Each semester when I sit on the platform for convocation and graduation, I notice the overwhelmingly white sea of faces. Similarly, when I preach in our churches, I am reminded that MLK’s famous statement still holds true: the Sunday hour of congregational worship does appear to be in many communities the most segregated hour of the week. This segregation appears as an odd anomaly in the midst of our broader American social and cultural context, where Anglos, African Americans, Hispanics, and Asian Americans live, work, and play alongside of one another. Each semester I pray that God would bless us by making our seminary a preview of his new creation kingdom in which all tribes, tongues, peoples, and nations will worship together.

As the faculty and administration at Southeastern we are working to make our seminary environment hospitable to non-Anglo students. We seek to teach to and for the concerns of non-Anglo students. Thus, I have been doing some reading toward that end.
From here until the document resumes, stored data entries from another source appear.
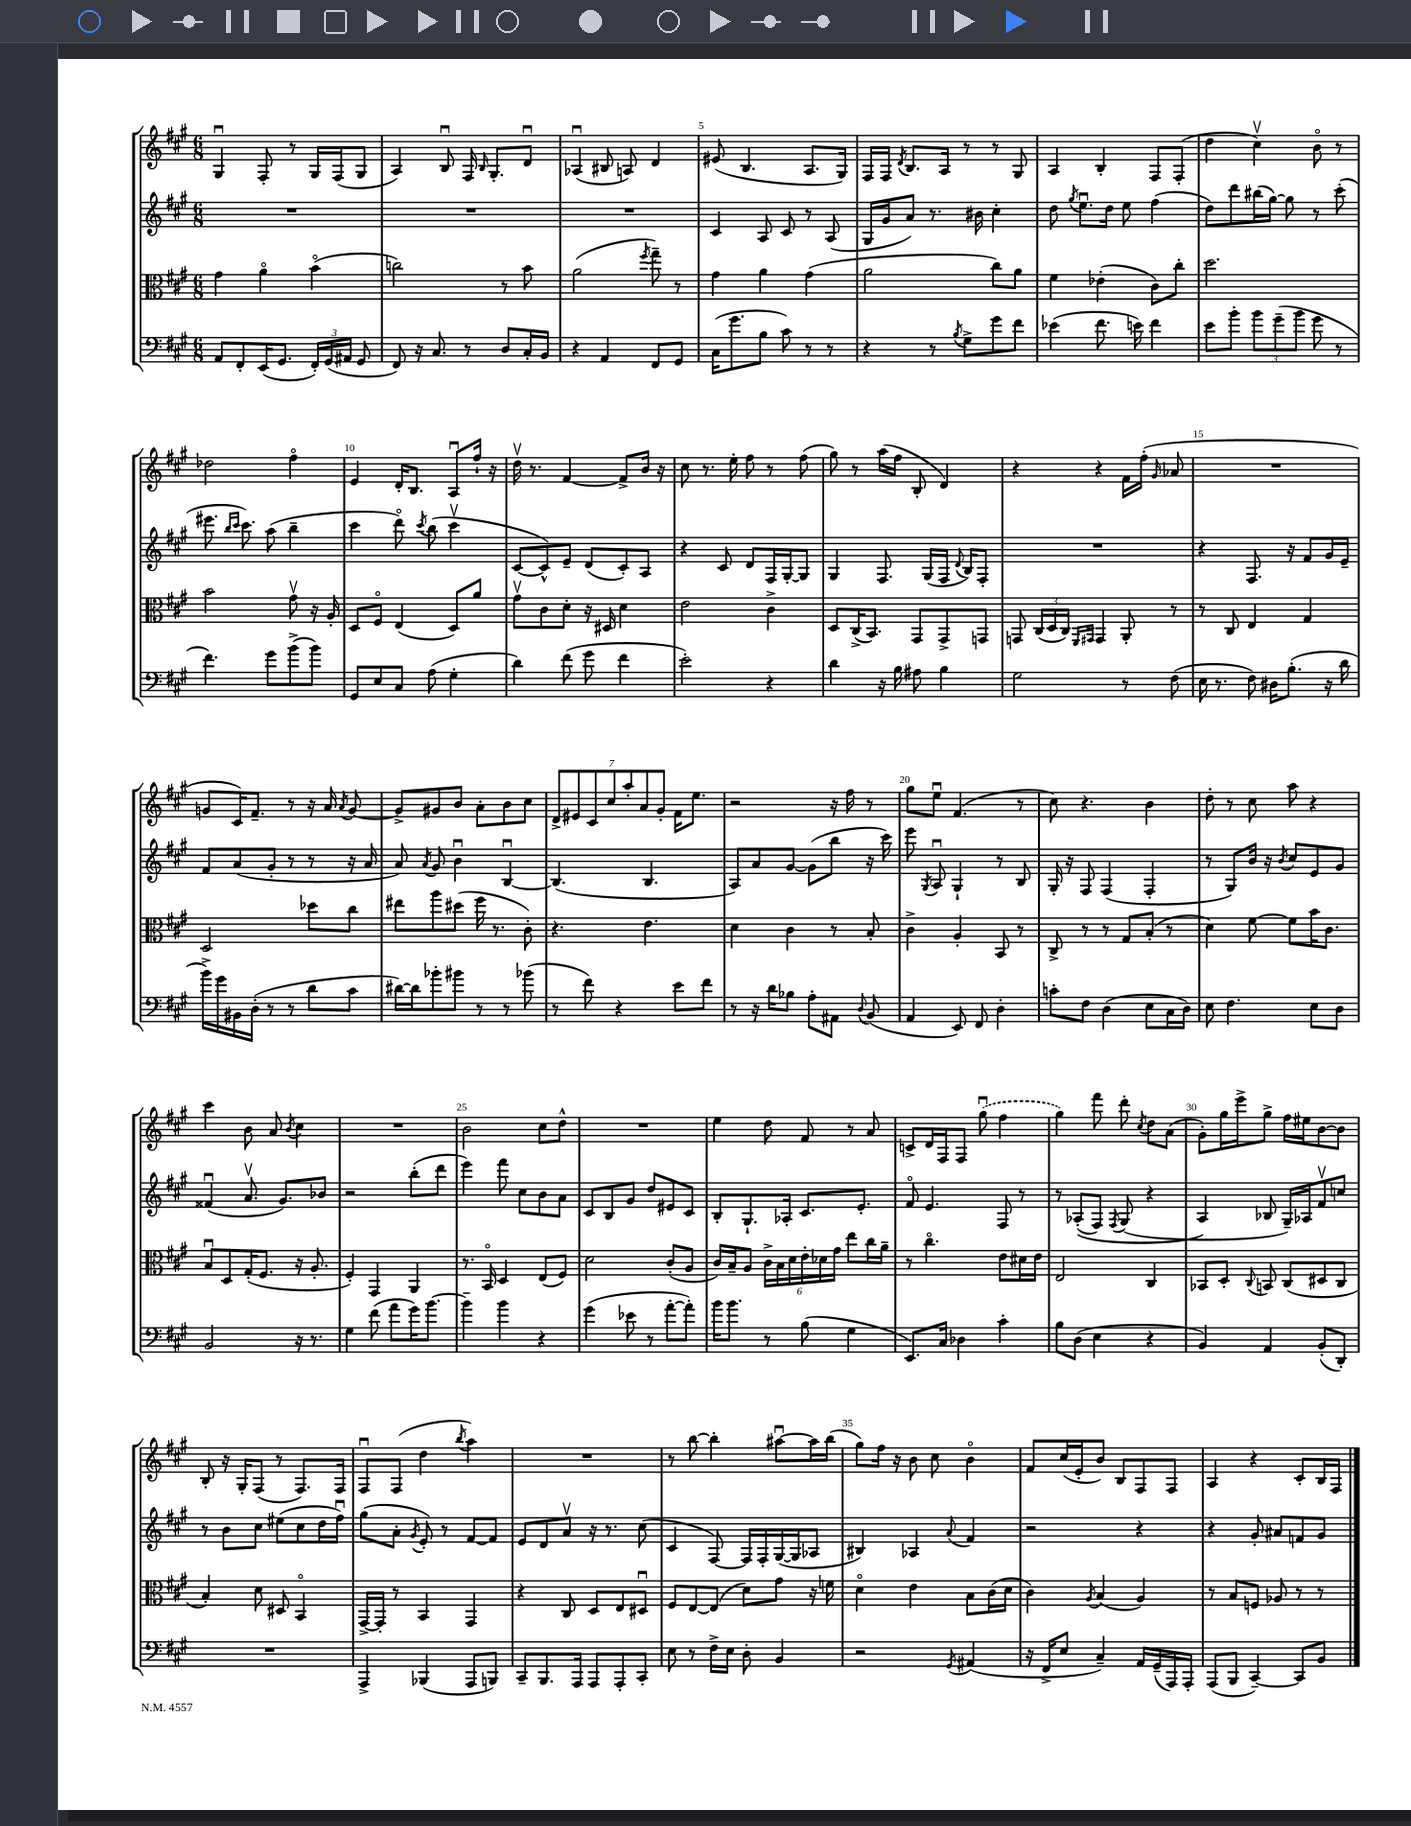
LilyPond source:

<<
\new StaffGroup <<
\new Staff = "s0" {
    \clef treble \key a \major \numericTimeSignature \time 6/8
    \autoBeamOff gis4\downbow fis8-. r8 gis16[ fis16( gis8] |
    a4) b8\downbow fis16 \grace { b16 } gis8.[-. d'8]\downbow |
    aes4\downbow( bis8 a8) d'4 |
    eis'8( b4. a8.[ gis16]) |
    fis16[ fis16] \acciaccatura { d'8 } b8.[ a16] r8 r8 gis8 |
    a4 b4-. fis8[ fis8]-.( |
    d''4 cis''4\upbow) b'8\flageolet r8 |
    des''2 fis''4\flageolet |
    e'4 d'16[-. b8.] a8[\downbow fis''16]-! r16 |
    d''16\upbow r8. fis'4~ fis'8[-> b'16] r16 |
    cis''8 r8. e''16-. fis''8 r8 fis''8( |
    gis''8) r8 a''16[( fis''16] b8-. d'4) |
    r4 r4 fis'16[ fis''16]-.( \grace { gis'16 } aes'8 |
    R2. |
    g'8[ cis'16) fis'8.]-- r8 r16 a'16 \acciaccatura { a'8 } g'8~ |
    g'8[-> gis'8 b'8] a'8[-. b'8 cis''8] |
    \tuplet 7/4 { d'8[-> eis'8 cis'8 cis''8 a''8-. a'8 gis'8]-. } fis'16[ e''8.] |
    r2 r16 fis''16 r8 |
    gis''8[ e''8]\downbow fis'4.( r8 |
    cis''8) r4. b'4 |
    d''8-. r8 cis''8 a''8 r4 |
    cis'''4 b'8 a'8 \acciaccatura { b'8 } cis''4 |
    R2. |
    b'2 cis''8[ d''8]-^ |
    R2. |
    e''4 d''8 fis'8 r8 a'8 |
    c'8[-> d'16 fis16 fis8] \once \slurDashed gis''8\downbow( fis''4 |
    gis''4) fis'''8 d'''8-. \acciaccatura { cis''8 } d''8[ a'8]( |
    gis'8[-.) gis''16 e'''16-> gis''8]-> fis''16[ eis''16 b'8~ b'8] |
    b8-. r16 gis16[-. fis8]( r8 fis8.[) fis16] |
    fis8[\downbow fis8]( d''4 \acciaccatura { b''8 } a''4) |
    R2. |
    r8 b''8~ b''4-. ais''8[~\downbow ais''16 b''16]( |
    gis''8[) fis''16] r16 b'8 cis''8 b'4\flageolet |
    fis'8[ cis''16( e'16-. b'8]) b8[ fis8 fis8] |
    a4 r4 cis'8[-. b16 fis16] \bar "|." |
}
\new Staff = "s1" {
    \clef treble \key a \major \numericTimeSignature \time 6/8
    \autoBeamOff R2. |
    R2. |
    R2. |
    cis'4 a8 cis'8 r8 a8( |
    gis16[ gis'16 a'8]) r8. bis'16 cis''4-. |
    d''8 \acciaccatura { gis''8 } e''8.[\downbow d''16] e''8 fis''4( |
    d''8[) d'''8 bis''16( gis''16]~) gis''8 r8 cis'''8-.( |
    eis'''8. \grace { b''16[ cis'''16] } cis'''8.) a''8( b''4-- |
    cis'''4 d'''8\flageolet) \acciaccatura { cis'''8 } b''8( cis'''4\upbow |
    cis'8[~ cis'8-^) e'8]-- d'8[( cis'8-.) a8] |
    r4 cis'8 d'8[ fis16 gis16~-. gis8] |
    gis4 fis8. gis16[( fis16] \appoggiatura { d'8 } b16[) fis8]-. |
    R2. |
    r4 fis8. r16 fis'8[ gis'16 e'16]-- |
    fis'8[ a'8( gis'8]-. r8 r8 r16 a'16 |
    a'8) \acciaccatura { a'8 } gis'8 b'4\downbow b4~\downbow |
    b4.( b4. |
    a8[) a'8 gis'8]~ gis'8[( b''8] r16 cis'''16) |
    e'''8 \acciaccatura { gis8 } a8\downbow gis4-! r8 b8 |
    gis16-. r16 fis8 fis4( fis4-. |
    r8 gis8[) b'16] r16 \acciaccatura { b'8 } cis''8[ e'8 gis'8] |
    fisis'4\downbow( a'8.\upbow gis'8.[) bes'8] |
    r2 b''8[-.( d'''8] |
    e'''4) fis'''8 cis''8[ b'8 a'8] |
    cis'8[ b8 gis'8] d''8[ eis'8 cis'8] |
    b8[-. gis8.-! aes16]-. cis'8.[ e'8.]-. |
    fis'8\flageolet e'4. fis8 r8 |
    r8 aes8[-.(\( fis8]) \acciaccatura { fis8 } gis8( r4 |
    a4\) bes8 gis16[--) aes16 fis'8\upbow c''8] |
    r8 b'8[ cis''8] eis''8[( cis''8 d''16 fis''16]\downbow) |
    gis''8[( a'8]-. \acciaccatura { gis'8 } e'8-.) r8 fis'8[~ fis'8] |
    e'8[ d'8 a'8]\upbow r16 r8. cis''8( |
    cis'4 fis8~) fis16[ fis16-. gis16~( gis16 aes8] |
    bis4) aes4 \appoggiatura { a'8 } fis'4 |
    r2 r4 |
    r4 gis'8-. ais'8[ f'8 gis'8] \bar "|." |
}
\new Staff = "s2" {
    \clef alto \key a \major \numericTimeSignature \time 6/8
    \autoBeamOff gis'4 a'4\flageolet b'4\flageolet( |
    c''2) r8 b'8 |
    a'2( \acciaccatura { fis''8 } gis''8--) r8 |
    gis'4 a'4 gis'4( |
    a'2 cis''8[) a'8] |
    fis'4 ees'4-.( cis'8[) cis''8]-. |
    d''2. |
    b'2 gis'8\upbow r16 a16-. |
    d8[ fis8]\flageolet e4( d8[) a'8] |
    gis'8[\upbow cis'8 d'8]-. r16 dis16 d'4 |
    e'2 cis'4-> |
    d8[ cis16->( b,8.]) gis,8[ gis,8-> g,8] |
    g,8 \tuplet 3/2 { cis16[( d16 cis16]) } \grace { fis,16[ gis,16] } gis,4 a,8-. r8 |
    r8 cis8 e4 gis4 |
    d2 des''8[ cis''8] |
    eis''8[ a''8 dis''8]( fis''16 r8. cis'8-.) |
    r4. e'4. |
    d'4 cis'4 r8 b8-. |
    cis'4-> a4-. b,8 r8 |
    cis8-> r8 r8 gis8[ b8]-.( r8 |
    d'4) fis'8~ fis'8[ b'16 cis'8.] |
    b8[\downbow d8 gis16-.( fis8.] r16 a8.-. |
    fis4-.) gis,4 a,4 |
    r8. b,16\flageolet d4 e8[( fis8]) |
    d'2 cis'8[-.( a8] |
    cis'16[) b16-- a8] \tuplet 6/4 { cis'16[-> b16 d'16 e'16-. des'16 gis'16] } e''8[ cis''16 a'16]-- |
    r8 cis''4.\flageolet e'8[ dis'16 e'16] |
    e2 cis4 |
    bes,8[ d8]-. \appoggiatura { cis8 } b,8 cis8[( dis8 cis8] |
    b4-.) d'8 dis8 b,4\flageolet |
    gis,16[~-> gis,16]-. r8 b,4 gis,4 |
    r4 cis8 d8[ e8 dis8]\downbow |
    fis8[ e8~ e8]( d'8[) gis'8] r16 f'16 |
    d'4\flageolet e'4 b8[ cis'16( d'16] |
    cis'4) \acciaccatura { a8 } b4( a4) |
    r8 b8[ f8] aes8 r8 r8 \bar "|." |
}
\new Staff = "s3" {
    \clef bass \key a \major \numericTimeSignature \time 6/8
    \autoBeamOff a,8[ fis,8-. e,16( gis,8.] \tuplet 3/2 { fis,16[-.) gis,16( ais,16] } gis,8 |
    fis,8) r16 cis8. r8 d8[ cis16-. b,16] |
    r4 a,4 fis,8[ gis,8] |
    cis16[( gis'8. b8] cis'8) r8 r8 |
    r4 r8 \acciaccatura { b8 } gis8[-> gis'8 fis'8] |
    ees'4( fis'8. e'16) fis'4 |
    e'8[ b'8]-. \tuplet 3/2 { b'8[ gis'8--( b'8] } gis'8 r8 |
    fis'4.) gis'8[ b'8->( b'8]) |
    gis,8[ e8 cis8] a8( gis4-. |
    d'4) fis'8( gis'8 fis'4 |
    e'2-.) r4 |
    d'4 r16 b16 ais8 b4 |
    gis2 r8 fis8( |
    e16 r8. fis8) dis16[ b8.]-.( r16 d'16 |
    b'16[->) gis'16 bis,16 d16]-.( r8 r8 d'8[ cis'8] |
    dis'16[~) dis'16 bes'8-. bis'8] r8 r8 bes'8( |
    r8 fis'8) r4 e'8[ fis'8] |
    r8 r16 d'16[ bes8] a8[-. ais,8] \appoggiatura { d8 } b,8( |
    a,4 e,8) fis,8 d4-. |
    c'8[-. fis8] d4( e8[ cis16 d16]) |
    e8 fis4. e8[ d8] |
    b,2 r16 r8. |
    gis4 fis'8( a'8[ gis'16) b'8.]~ |
    b'4-- b'4 r4 |
    gis'4( ees'8 r8 a'8[~-. a'8]-.) |
    b'16[ b'8.] r8 b8( gis4 |
    e,8.[) cis16] des4 cis'4-. |
    b8[ d8]( e4 r4 |
    b,4) a,4 b,8[-.( d,8]-.) |
    R2. |
    a,,4-> bes,,4( a,,8[ b,,8]) |
    cis,8[-- b,,8. a,,16] a,,8[ a,,8-. cis,8]-. |
    e8 r8 fis16[-> e16] d8-. b,4 |
    r2 \acciaccatura { gis,8 } ais,4( |
    r16 fis,16[-> e8] cis4--) a,16[ gis,16--( a,,16) a,,16]-. |
    a,,8[( b,,8] cis,4~--) cis,8[ b,8] \bar "|." |
}
>>
>>
\layout { \context { \Score currentBarNumber = #2 \override BarNumber.break-visibility = ##(#f #t #t) barNumberVisibility = #(every-nth-bar-number-visible 5) } }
Among various books on race and racism, George Yancey’s Beyond Racial Gridlock: Embracing Mutual Responsibility stands out, providing a very helpful introductory treatment of racial unity from a Christian perspective.[1] Yancey’s book was in fact so helpful that I decided to craft a five-part blog series on race and faith, of which this post is the first installment.

Yancey argues that Americans in general, and Christians in particular, have not quite made the progress we might think we have in our battle with racism. Yancey argues that racial issues, not unlike life/death issues, are moral issues (11). However, while many evangelical Christians possess clear categories for conceptualizing and evaluating other moral issues (such as life/death issues; and can clearly articulate, for example, why abortion is immoral), Yancey argues that most Christians have not worked out moral categories or responses for racism. He writes, “My reading of secular and Christian literature on issues of race has not uncovered any unique stance on the part of the Christian church. When Christians write and speak about racial issues, they sound much like their secular counterparts. Instead of initiating our own solutions to the problem of racism, we merely copy the solutions offered by the rest of the world” (11).

Yancey recommends, however, that evangelicals more than most people should understand the doctrine fundamental to understanding racism—human depravity. “To understand how to best eliminate racism, I propose that we start with the Christian doctrine of human depravity. Secular solutions are incomplete because they ignore the reality of human depravity and our sin nature” (13).  For this reason, Yancey devotes the first part of his book to describing and critiquing four secular solutions to racial gridlock. In the second part Yancey provides his own constructive Christian treatment of the issue. Yancey’s categories and arguments are helpful enough that they will form the backbone of the current blog series.



[1] George Yancey, Beyond Racial Gridlock: Embracing Mutual Responsibility (Downers Grove: IVP, 2006). Yancey is associate professor of sociology at the University of North Texas, and is an African-American.